Source passage —
Tuesday, May 10, 2005

All Intelligence Temporarily Suspended


i am hiding in a cave.

till further notice, then.

sweet blessings.

m.

Friday, April 22, 2005

A Pagan Rethinks Saint Patrick

i used to dislike and resent St. Patrick, because he
was the guy who brought Christianity to Ireland and i
wasn't thrilled about that. but my feelings have
changed as i've gotten to know a little about the
actual man and the circumstances of his life. i
realize now that within the context of his world, he
was actually a very brave individual who suffered
harshly and had an amazing commitment to facing his
fears and doing what looked right to him, even when he
didn't want to do it.

like going back to ireland to bring christianity to
the people who had enslaved him and thousands of
others of his country people.

apparently before he was taken captive at 16, he was a
privileged young man with a fair dollop of arrogance.
his capture and immersion in a culture he feared and
could little understand (he spoke latin and they spoke
irish) was a harsh circumstance that lasted i think
about 6 years. during that time he was a shepherd,
spending much of his time alone in the hills--"naked,
alone, and always hungry". by this time he firmly
believed in God and was very committed to him.

Instruction A — Condense the paragraph of the blog excerpt that begins "apparently before he was taken captive" into a short bulleted list that keeps its main facts.
Instruction B — According to the blog excerpt, how old was Patrick when he was taken captive?
Instruction C — Carry on the blog excerpt about Saint Patrick, picking up right after its final sentence.
The listing that follows the blog excerpt was taken from a different source.

Source data —
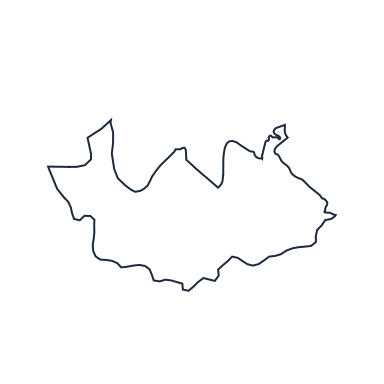 Al Maqatirah, Lahij, Yemen (Robinson projection), rotated 39°
{"feature_id": "15242507B89654999321580", "entity_name": "Al Maqatirah", "entity_type": "district", "adm_level": 2, "iso_a3": "YEM", "parent_name": "Yemen", "parent_adm1": "Lahij", "projection": "robinson", "projection_center": [44.156, 13.13], "detail": "fine", "context": "isolated", "style": "outline", "palette": "slate", "viewbox_px": 384, "rotation_deg": 39, "n_neighbors": 0, "source": "geoboundaries", "source_scale": "gbopen_adm2", "svg_char_len": 4476}
<svg xmlns="http://www.w3.org/2000/svg" viewBox="0 0 384 384"><g transform="rotate(39 192 192)"><path d="M64.2,262.8L67.9,265.0L69.7,265.9L85.2,274.4L97.4,277.1L97.5,276.9L102.4,277.7L104.2,278.6L107.6,280.3L112.2,284.0L117.3,287.2L122.6,284.6L123.4,278.2L128.1,274.6L133.7,275.0L135.7,277.8L137.5,280.1L141.4,284.7L145.0,290.1L148.0,295.4L152.2,299.9L157.3,302.6L158.5,302.6L163.2,302.3L168.1,298.8L173.2,295.8L178.7,294.3L184.4,295.1L188.6,290.9L192.8,286.0L197.0,281.8L198.9,280.8L202.1,279.0L207.8,278.8L213.0,281.7L217.9,284.8L219.0,284.2L223.1,281.8L226.5,276.9L231.5,273.8L236.8,271.6L241.0,269.8L241.9,269.4L242.1,269.3L246.4,273.6L247.3,273.1L251.5,270.9L252.7,264.5L253.4,258.2L255.0,251.7L260.2,249.3L265.7,246.7L265.4,240.2L261.1,235.9L262.0,229.6L263.3,223.4L263.8,217.0L268.9,214.4L274.5,213.9L280.2,213.3L285.5,211.0L289.1,206.2L291.0,199.9L292.6,193.9L292.7,193.6L296.9,189.3L300.3,184.3L302.2,178.2L303.2,176.5L305.4,172.7L309.3,168.1L313.7,163.8L318.4,159.1L319.8,153.0L315.9,148.2L313.2,142.7L313.4,140.6L313.4,139.9L313.8,136.2L313.2,129.9L317.1,125.4L318.1,122.0L318.3,120.7L318.1,119.4L317.9,119.5L316.4,120.4L314.6,120.7L313.3,121.2L312.6,121.2L312.0,121.4L311.2,122.1L310.6,122.6L310.0,123.0L308.8,123.8L307.8,124.3L307.3,123.9L307.2,123.3L307.2,122.9L306.8,122.2L306.6,122.0L306.3,121.4L305.8,120.7L305.5,119.6L305.2,117.9L304.8,116.5L304.1,115.4L303.3,114.9L301.8,114.4L300.7,114.3L300.0,114.2L299.4,114.2L298.9,114.3L298.4,114.5L297.9,114.8L297.2,115.0L296.6,115.0L296.5,114.9L296.3,114.8L295.8,114.7L294.1,114.1L291.6,114.0L290.4,113.9L289.1,114.0L286.2,114.0L279.6,114.0L274.7,113.4L271.6,113.1L269.6,113.0L268.3,113.4L267.6,113.7L266.7,114.0L265.2,114.4L264.4,114.6L263.7,114.8L260.5,115.1L257.1,114.7L255.6,114.0L255.4,113.9L253.9,113.0L253.5,112.8L253.0,112.6L252.5,112.3L252.1,112.3L251.9,112.2L249.1,111.7L245.2,111.9L243.9,111.9L243.7,111.9L242.3,111.6L242.1,111.6L238.9,110.2L238.7,110.1L238.1,109.9L236.6,109.3L235.1,109.1L234.3,109.2L233.2,109.7L232.1,109.6L231.6,109.3L230.7,108.8L230.6,108.7L229.4,106.7L229.4,106.2L229.2,103.3L229.4,102.3L230.0,99.5L232.1,89.5L231.6,89.4L228.5,88.5L225.3,85.9L224.1,84.2L223.6,83.5L222.0,81.4L218.9,86.4L217.1,89.3L217.0,89.5L217.0,90.2L216.8,91.8L217.4,93.7L218.2,94.2L219.2,94.8L221.5,94.7L223.7,93.9L226.1,94.2L226.6,94.5L227.0,95.7L226.7,96.1L226.4,96.1L225.8,96.1L225.0,95.9L223.6,96.1L221.0,98.2L220.3,98.8L219.5,98.8L219.1,98.7L218.9,98.6L217.7,98.6L217.1,99.5L217.2,101.3L218.3,102.2L218.8,102.9L219.0,103.4L219.0,103.5L219.1,104.1L218.3,104.6L217.6,105.3L217.6,106.8L218.4,108.4L218.8,109.4L220.3,112.7L221.0,114.2L222.3,116.8L222.9,117.8L223.0,118.8L224.3,120.4L225.3,121.5L225.6,122.0L225.0,121.9L224.3,122.5L223.7,123.1L222.7,123.8L221.1,124.2L220.5,124.3L220.5,124.2L219.8,124.2L218.1,124.0L217.5,123.7L216.9,123.4L216.1,122.8L215.6,122.4L215.2,122.2L214.8,122.1L214.7,122.2L214.2,122.2L214.0,122.3L213.1,122.8L212.8,123.0L212.1,123.5L211.7,123.8L210.3,124.0L209.4,124.1L208.8,124.2L206.6,124.4L202.8,124.8L200.0,125.1L199.0,125.2L198.9,125.2L195.6,125.3L192.0,126.6L191.3,126.9L191.1,127.0L190.6,127.6L188.9,129.5L188.8,130.4L188.6,131.9L188.5,132.5L189.4,136.0L190.6,138.7L191.3,139.8L191.8,140.7L192.2,141.5L192.3,141.6L193.5,143.7L193.7,144.0L194.6,145.2L196.3,147.6L197.7,149.4L198.3,150.0L200.9,153.3L203.9,157.0L205.5,159.0L205.4,159.3L206.1,160.1L208.9,164.4L209.8,167.4L209.8,167.9L209.8,168.0L209.8,169.5L209.8,170.4L209.8,170.8L209.5,172.2L209.2,172.2L206.8,172.1L205.5,172.1L197.3,171.8L195.7,171.8L194.7,171.7L191.2,171.7L184.1,171.5L183.1,171.4L182.8,171.4L181.4,171.4L180.6,171.4L175.4,171.0L172.2,170.8L168.6,170.6L167.2,170.5L166.1,169.2L163.7,166.5L160.8,163.3L159.1,162.5L158.1,162.4L156.6,164.3L156.5,164.7L156.2,166.1L155.4,166.7L154.3,167.5L153.7,168.1L152.3,169.2L152.5,169.9L152.9,171.5L152.1,179.2L152.0,180.4L151.9,181.2L151.6,183.4L150.7,191.2L150.7,197.3L150.7,197.8L151.0,201.8L151.2,204.8L152.1,208.6L152.4,209.8L153.5,215.0L152.7,219.5L151.5,222.6L151.1,223.7L147.7,227.6L143.2,228.6L135.5,228.9L135.3,228.8L125.7,228.0L117.2,223.2L105.7,212.8L105.5,212.6L102.8,208.3L99.9,203.7L97.5,200.7L96.8,199.8L95.5,198.2L93.0,195.1L91.2,193.9L90.0,193.0L88.1,191.7L86.1,190.2L85.5,189.7L85.1,189.5L83.7,187.1L82.9,192.7L81.9,199.5L80.0,205.5L79.7,206.2L79.2,207.8L76.7,215.6L88.9,225.4L89.8,226.4L93.0,230.2L92.2,236.1L91.8,238.7L86.5,245.1L85.1,246.2L81.3,249.3L80.7,249.8L80.8,249.9L79.5,250.8L64.2,262.8Z" fill="none" stroke="#1e293b" stroke-width="2"/></g></svg>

Output A —
- Before his capture at 16, Patrick was privileged and somewhat arrogant.
- He was held in a culture he feared and barely understood: he spoke Latin, his captors spoke Irish.
- The captivity lasted about six years, by the writer's estimate.
- He worked as a shepherd, mostly alone in the hills, "naked, alone, and always hungry."
- By then he firmly believed in God and was deeply committed to him.

Output B — He was 16.

Output C —
he had a vision (a dream, i think it was) telling him
that he would return to his homeland, and so he
finally escaped and walked 200 miles across ireland to
the east coast. this would have been like a slave in
the united states walking away from the plantation he
was on--and clearly he was NOT a native irishman. we
know the retribution that american slaves faced if
they escaped, and it is hard to imagine that irish
investors, having gone to such trouble to acquire
them, would have let slaves wander off willy-nilly.
how did he manage it without being sent back?

once on the coast, he got on a boat headed for
brittany, i think, which wrecked there and the lot of
them nearly starved. it took another 3 years or so to
get back to england.

he didn't spend very long in england. he returned to
the continent and studied in france where he
eventually was made a bishop. he was in his forties
by the time he finally stopped resisting what seemed
to him God's call to return to ireland.

interestingly, patrick wasn't following a well-laid
path. although christianity had spread across europe,
it had done so at the point of a sword. he was in
fact the first missionary. when he went to ireland, a
place he knew well and respected the people of, he
didn't attempt to cow them into becoming romanized
christians, but instead spoke to them in terms they
would understand and encouraged the development of a
unique and playful christianity that many people are
turning back to today as a wholesome alternative to
the stark european brand.

he was not feared and hated by the irish--he was one
man after all. if they'd wanted rid of him that would
have been it. instead he honoured their love of
knowledge and offered his own, and when he competed
with the pagan religion he did so on their terms--such
as pre-empting the bealtaine lighting of the year's
fires by lighting the easter fire first.

in the end, he brought not only christianity but
reading and writing to ireland, which served the
unexpected function of resupplying those arts to the
continent in the hands of irish monks, bringing to a
close the dark ages which had extinguished learning in
europe.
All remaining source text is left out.